-------- RECORDS FOR THE TASK

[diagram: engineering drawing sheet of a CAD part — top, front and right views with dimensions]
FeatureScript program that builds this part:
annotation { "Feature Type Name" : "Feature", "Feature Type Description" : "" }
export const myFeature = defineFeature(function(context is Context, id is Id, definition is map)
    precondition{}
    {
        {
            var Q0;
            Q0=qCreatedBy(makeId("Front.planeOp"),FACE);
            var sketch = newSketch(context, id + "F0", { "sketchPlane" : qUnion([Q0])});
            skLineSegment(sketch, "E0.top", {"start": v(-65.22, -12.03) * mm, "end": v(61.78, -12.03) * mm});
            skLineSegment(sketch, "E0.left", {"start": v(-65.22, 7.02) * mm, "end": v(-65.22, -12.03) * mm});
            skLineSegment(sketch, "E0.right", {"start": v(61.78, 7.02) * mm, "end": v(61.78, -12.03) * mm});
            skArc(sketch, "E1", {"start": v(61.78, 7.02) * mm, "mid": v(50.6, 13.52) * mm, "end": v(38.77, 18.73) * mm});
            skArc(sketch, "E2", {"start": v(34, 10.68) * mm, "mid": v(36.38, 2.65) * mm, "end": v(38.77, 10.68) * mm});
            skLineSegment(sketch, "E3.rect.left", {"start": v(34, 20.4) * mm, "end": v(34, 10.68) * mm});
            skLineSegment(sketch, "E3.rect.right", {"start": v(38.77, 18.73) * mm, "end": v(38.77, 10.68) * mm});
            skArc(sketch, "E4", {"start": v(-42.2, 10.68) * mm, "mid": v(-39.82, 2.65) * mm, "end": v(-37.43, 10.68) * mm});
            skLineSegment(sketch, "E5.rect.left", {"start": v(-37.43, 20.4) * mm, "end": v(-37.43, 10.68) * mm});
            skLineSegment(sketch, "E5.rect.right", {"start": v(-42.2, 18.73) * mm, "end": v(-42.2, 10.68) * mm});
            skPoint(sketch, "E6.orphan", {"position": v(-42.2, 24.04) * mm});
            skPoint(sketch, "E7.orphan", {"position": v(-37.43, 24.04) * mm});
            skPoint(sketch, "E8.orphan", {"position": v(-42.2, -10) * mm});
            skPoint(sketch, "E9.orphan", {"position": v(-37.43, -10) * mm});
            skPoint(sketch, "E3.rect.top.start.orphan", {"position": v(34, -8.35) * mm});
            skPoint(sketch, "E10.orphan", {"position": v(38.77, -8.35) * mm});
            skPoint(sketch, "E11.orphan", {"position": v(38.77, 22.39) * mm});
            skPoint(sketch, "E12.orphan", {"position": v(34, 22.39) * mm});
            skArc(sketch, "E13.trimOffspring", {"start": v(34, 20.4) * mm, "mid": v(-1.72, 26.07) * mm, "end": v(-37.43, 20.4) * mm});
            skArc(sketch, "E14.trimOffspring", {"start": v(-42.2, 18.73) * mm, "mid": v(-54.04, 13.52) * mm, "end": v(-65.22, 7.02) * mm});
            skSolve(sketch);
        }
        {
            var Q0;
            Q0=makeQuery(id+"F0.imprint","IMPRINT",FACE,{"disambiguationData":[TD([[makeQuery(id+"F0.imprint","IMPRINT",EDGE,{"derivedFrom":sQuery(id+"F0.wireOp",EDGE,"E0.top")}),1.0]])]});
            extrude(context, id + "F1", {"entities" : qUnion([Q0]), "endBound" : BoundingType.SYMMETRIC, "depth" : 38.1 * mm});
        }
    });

----------------

* **TO DO**
Reproduce every line of the row above verbatim, with no changes.

* **FULL OUTPUT**
[diagram: engineering drawing sheet of a CAD part — top, front and right views with dimensions]
FeatureScript program that builds this part:
annotation { "Feature Type Name" : "Feature", "Feature Type Description" : "" }
export const myFeature = defineFeature(function(context is Context, id is Id, definition is map)
    precondition{}
    {
        {
            var Q0;
            Q0=qCreatedBy(makeId("Front.planeOp"),FACE);
            var sketch = newSketch(context, id + "F0", { "sketchPlane" : qUnion([Q0])});
            skLineSegment(sketch, "E0.top", {"start": v(-65.22, -12.03) * mm, "end": v(61.78, -12.03) * mm});
            skLineSegment(sketch, "E0.left", {"start": v(-65.22, 7.02) * mm, "end": v(-65.22, -12.03) * mm});
            skLineSegment(sketch, "E0.right", {"start": v(61.78, 7.02) * mm, "end": v(61.78, -12.03) * mm});
            skArc(sketch, "E1", {"start": v(61.78, 7.02) * mm, "mid": v(50.6, 13.52) * mm, "end": v(38.77, 18.73) * mm});
            skArc(sketch, "E2", {"start": v(34, 10.68) * mm, "mid": v(36.38, 2.65) * mm, "end": v(38.77, 10.68) * mm});
            skLineSegment(sketch, "E3.rect.left", {"start": v(34, 20.4) * mm, "end": v(34, 10.68) * mm});
            skLineSegment(sketch, "E3.rect.right", {"start": v(38.77, 18.73) * mm, "end": v(38.77, 10.68) * mm});
            skArc(sketch, "E4", {"start": v(-42.2, 10.68) * mm, "mid": v(-39.82, 2.65) * mm, "end": v(-37.43, 10.68) * mm});
            skLineSegment(sketch, "E5.rect.left", {"start": v(-37.43, 20.4) * mm, "end": v(-37.43, 10.68) * mm});
            skLineSegment(sketch, "E5.rect.right", {"start": v(-42.2, 18.73) * mm, "end": v(-42.2, 10.68) * mm});
            skPoint(sketch, "E6.orphan", {"position": v(-42.2, 24.04) * mm});
            skPoint(sketch, "E7.orphan", {"position": v(-37.43, 24.04) * mm});
            skPoint(sketch, "E8.orphan", {"position": v(-42.2, -10) * mm});
            skPoint(sketch, "E9.orphan", {"position": v(-37.43, -10) * mm});
            skPoint(sketch, "E3.rect.top.start.orphan", {"position": v(34, -8.35) * mm});
            skPoint(sketch, "E10.orphan", {"position": v(38.77, -8.35) * mm});
            skPoint(sketch, "E11.orphan", {"position": v(38.77, 22.39) * mm});
            skPoint(sketch, "E12.orphan", {"position": v(34, 22.39) * mm});
            skArc(sketch, "E13.trimOffspring", {"start": v(34, 20.4) * mm, "mid": v(-1.72, 26.07) * mm, "end": v(-37.43, 20.4) * mm});
            skArc(sketch, "E14.trimOffspring", {"start": v(-42.2, 18.73) * mm, "mid": v(-54.04, 13.52) * mm, "end": v(-65.22, 7.02) * mm});
            skSolve(sketch);
        }
        {
            var Q0;
            Q0=makeQuery(id+"F0.imprint","IMPRINT",FACE,{"disambiguationData":[TD([[makeQuery(id+"F0.imprint","IMPRINT",EDGE,{"derivedFrom":sQuery(id+"F0.wireOp",EDGE,"E0.top")}),1.0]])]});
            extrude(context, id + "F1", {"entities" : qUnion([Q0]), "endBound" : BoundingType.SYMMETRIC, "depth" : 38.1 * mm});
        }
    });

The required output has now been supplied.